[DOCKER] About uploading files from on-premises environment to GCS bucket and setting minimum privilege
background
End users want to upload files from their on-premises environment to a GCS bucket, but that's all the information and it's hard to hear directly. The GCP project is built without an organization, but think about it without being influenced by such factors as whether you are using Google Workspace, have a Google account, what your on-premises environment is like, and so on. It was.
Draft
I decided to issue a service account in my GCP project, give it the role "Storage Object Creator", create a service account key, and then upload the file from the Docker container in the end user's on-premises environment.
Creating a bucket
Create a storage class STANDARD, Tokyo region, uniform bucket.
export PROJECT_ID=
export BUCKET_ID=
export DEV_BUCKET_ID=$BUCKET_ID-dev
# create bucket
gsutil mb -p $PROJECT_ID -c STANDARD -l ASIA-NORTHEAST1 -b on gs://$DEV_BUCKET_ID
# check bucket's iam
gsutil iam get gs://$DEV_BUCKET_ID
Check inherited permissions
Buckets that handle sensitive information may inherit the permissions set at the project level (because the gsutil iam get command cannot check the permissions inherited from the project level) on the Console. Check permissions. By default, basic roles (Owner, Editor, Viewer) can also access the bucket, but delete them if you don't need them. However, if the owner is deleted and there is no member with the role equivalent to Storage Admin, the bucket will be inoperable.

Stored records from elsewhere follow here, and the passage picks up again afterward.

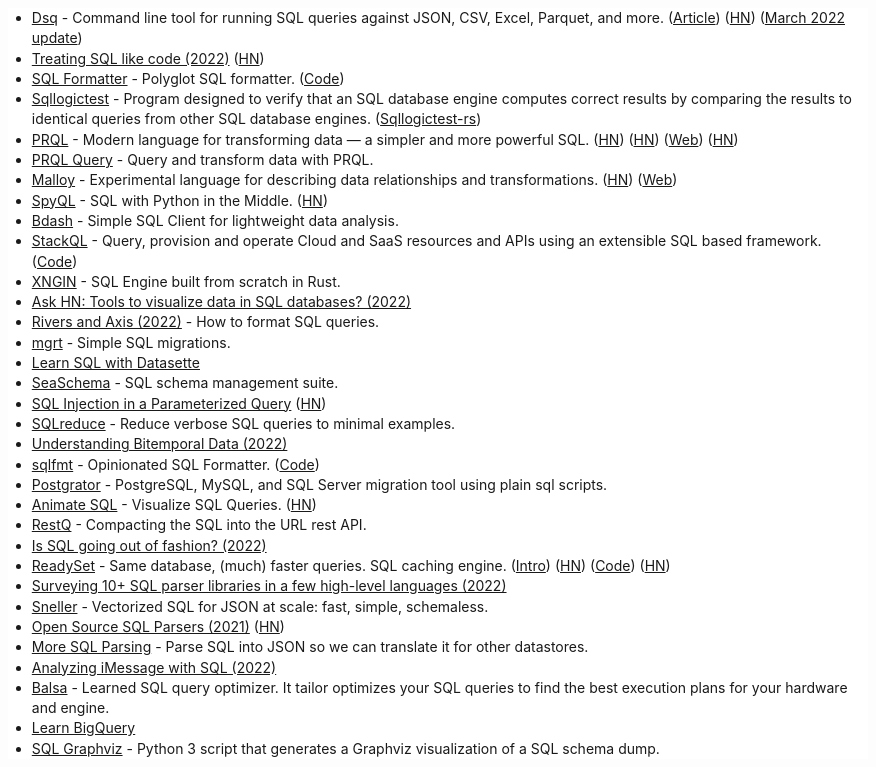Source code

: - [Dsq](https://github.com/multiprocessio/dsq) - Command line tool for running SQL queries against JSON, CSV, Excel, Parquet, and more. ([Article](https://datastation.multiprocess.io/blog/2022-01-11-dsq.html)) ([HN](https://news.ycombinator.com/item?id=29892463)) ([March 2022 update](https://datastation.multiprocess.io/blog/2022-03-23-dsq-0.9.0.html))
- [Treating SQL like code (2022)](https://blog.devgenius.io/why-google-treats-sql-like-code-and-you-should-too-53f97925037e) ([HN](https://news.ycombinator.com/item?id=29921528))
- [SQL Formatter](http://mattdziuban.com/sql-formatter/) - Polyglot SQL formatter. ([Code](https://github.com/mrdziuban/sql-formatter))
- [Sqllogictest](https://www.sqlite.org/sqllogictest/doc/trunk/about.wiki) - Program designed to verify that an SQL database engine computes correct results by comparing the results to identical queries from other SQL database engines. ([Sqllogictest-rs](https://github.com/singularity-data/sqllogictest-rs))
- [PRQL](https://github.com/prql/prql) - Modern language for transforming data — a simpler and more powerful SQL. ([HN](https://news.ycombinator.com/item?id=30060784)) ([HN](https://news.ycombinator.com/item?id=31897430)) ([Web](https://prql-lang.org/)) ([HN](https://news.ycombinator.com/item?id=34181319))
- [PRQL Query](https://github.com/PRQL/prql-query) - Query and transform data with PRQL.
- [Malloy](https://github.com/malloydata/malloy) - Experimental language for describing data relationships and transformations. ([HN](https://news.ycombinator.com/item?id=30053860)) ([Web](https://www.malloydata.dev/))
- [SpyQL](https://github.com/dcmoura/spyql) - SQL with Python in the Middle. ([HN](https://news.ycombinator.com/item?id=30056864))
- [Bdash](https://github.com/bdash-app/bdash) - Simple SQL Client for lightweight data analysis.
- [StackQL](https://stackql.io/) - Query, provision and operate Cloud and SaaS resources and APIs using an extensible SQL based framework. ([Code](https://github.com/stackql/stackql))
- [XNGIN](https://github.com/jiangzhe/xngin) - SQL Engine built from scratch in Rust.
- [Ask HN: Tools to visualize data in SQL databases? (2022)](https://news.ycombinator.com/item?id=30323131)
- [Rivers and Axis (2022)](https://gramin.pro/posts/rivers-and-axis/) - How to format SQL queries.
- [mgrt](https://github.com/andrewpillar/mgrt) - Simple SQL migrations.
- [Learn SQL with Datasette](https://datasette.io/tutorials/learn-sql)
- [SeaSchema](https://github.com/SeaQL/sea-schema) - SQL schema management suite.
- [SQL Injection in a Parameterized Query](https://maxwelldulin.com/BlogPost?post=9185867776) ([HN](https://news.ycombinator.com/item?id=30571990))
- [SQLreduce](https://github.com/credativ/sqlreduce) - Reduce verbose SQL queries to minimal examples.
- [Understanding Bitemporal Data (2022)](https://www.abhinavomprakash.com/posts/understanding-bitemporal-data/)
- [sqlfmt](http://sqlfmt.com/) - Opinionated SQL Formatter. ([Code](https://github.com/tconbeer/sqlfmt))
- [Postgrator](https://github.com/rickbergfalk/postgrator) - PostgreSQL, MySQL, and SQL Server migration tool using plain sql scripts.
- [Animate SQL](https://animatesql.com/) - Visualize SQL Queries. ([HN](https://news.ycombinator.com/item?id=30836647))
- [RestQ](https://github.com/ivanceras/restq) - Compacting the SQL into the URL rest API.
- [Is SQL going out of fashion? (2022)](https://twitter.com/troutgirl/status/1510050777015889923)
- [ReadySet](https://readyset.io/) - Same database, (much) faster queries. SQL caching engine. ([Intro](https://blog.readyset.io/posts/introducing-readyset)) ([HN](https://news.ycombinator.com/item?id=30922082)) ([Code](https://github.com/readysettech/readyset)) ([HN](https://news.ycombinator.com/item?id=31767827))
- [Surveying 10+ SQL parser libraries in a few high-level languages (2022)](https://datastation.multiprocess.io/blog/2022-04-11-sql-parsers.html)
- [Sneller](https://github.com/SnellerInc/sneller) - Vectorized SQL for JSON at scale: fast, simple, schemaless.
- [Open Source SQL Parsers (2021)](https://tokern.io/blog/open-source-sql-parsers/) ([HN](https://news.ycombinator.com/item?id=31107231))
- [More SQL Parsing](https://github.com/klahnakoski/mo-sql-parsing) - Parse SQL into JSON so we can translate it for other datastores.
- [Analyzing iMessage with SQL (2022)](https://arctype.com/blog/search-imessage/)
- [Balsa](https://github.com/balsa-project/balsa) - Learned SQL query optimizer. It tailor optimizes your SQL queries to find the best execution plans for your hardware and engine.
- [Learn BigQuery](https://scosco.github.io/learn-bigquery/)
- [SQL Graphviz](https://github.com/rm-hull/sql_graphviz) - Python 3 script that generates a Graphviz visualization of a SQL schema dump.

Issuance of service account and key
Create a service account, key for use in your on-premises environment, and grant the service account the role of Storage Object Creator at the bucket level.
export PROJECT_ID=
export SER_ACC_ID=
export DEV_SER_ACC_ID=$SER_ACC_ID-dev
# create service account
gcloud iam service-accounts create $DEV_SER_ACC_ID --project $PROJECT_ID \
--description "" --display-name $DEV_SER_ACC_ID
# create key file for service account
gcloud iam service-accounts keys create {KEY_FILE_PATH} \
--project $PROJECT_ID --iam-account $DEV_SER_ACC_ID@$PROJECT_ID.iam.gserviceaccount.com
# grant objectCreator role to service account
gsutil iam ch serviceAccount:$DEV_SER_ACC_ID@$PROJECT_ID.iam.gserviceaccount.com:objectCreator \
gs://$DEV_BUCKET_ID
Dockerfile creation
After doing Install Google Cloud SDK, you can use gsutil, but I dare to use Google Cloud SDK Docker. First, the file layout is here.
├── Dockerfile
├── certs
│ └── service-account-keyfile.json
├── csv
│ └── testdata.csv
└── docker-entrypoint.sh
Dockerfile
FROM google/cloud-sdk:slim
COPY ./docker-entrypoint.sh /
ENTRYPOINT ["/docker-entrypoint.sh"]
docker-entrypoint.sh
#!/bin/bash
set -e
usage() {
echo "Usage: $0 [-f upload csv file path] [-b gcs bucket name]" 1>&2
exit 1
}
while getopts f:b:h OPT
do
case $OPT in
f) FILE_PATH=$OPTARG
;;
b) BUCKET_NAME=$OPTARG
;;
h) usage
;;
esac
done
if [ ! -f "$FILE_PATH" ]; then
echo "$FILE_PATH does not exist."
exit 0
fi
# service account login
gcloud auth activate-service-account --key-file=/certs/service-account-keyfile.json
# upload file to GCS
gsutil cp $FILE_PATH gs://$BUCKET_NAME
upload
You can upload the file to your GCS bucket by running the command below.
export BUCKET_ID=
export DEV_BUCKET_ID=$BUCKET_ID-dev
# create docker image
docker build -t uploader-gcloud .
# upload testdata.csv
docker run --rm \
--mount type=bind,source=$PWD/certs,target=/certs \
--mount type=bind,source=$PWD/csv,target=/csv \
uploader-gcloud -f /csv/testdata.csv -b $DEV_BUCKET_ID
Chat
In the first place, it may be a high hurdle to put Docker in the end user environment. But I thought this was a story I wouldn't know without a challenge, and in the end, the end user created a Google account and gave them the role "Storage Object Creator" + permissions "storage.buckets.list, storage.objects.list". In the form, I will operate it on the Console every day. (What is the labor shortage?)
However, for me as a Docker beginner, I realized that Google Cloud SDK Docker is a very useful tool for checking permissions.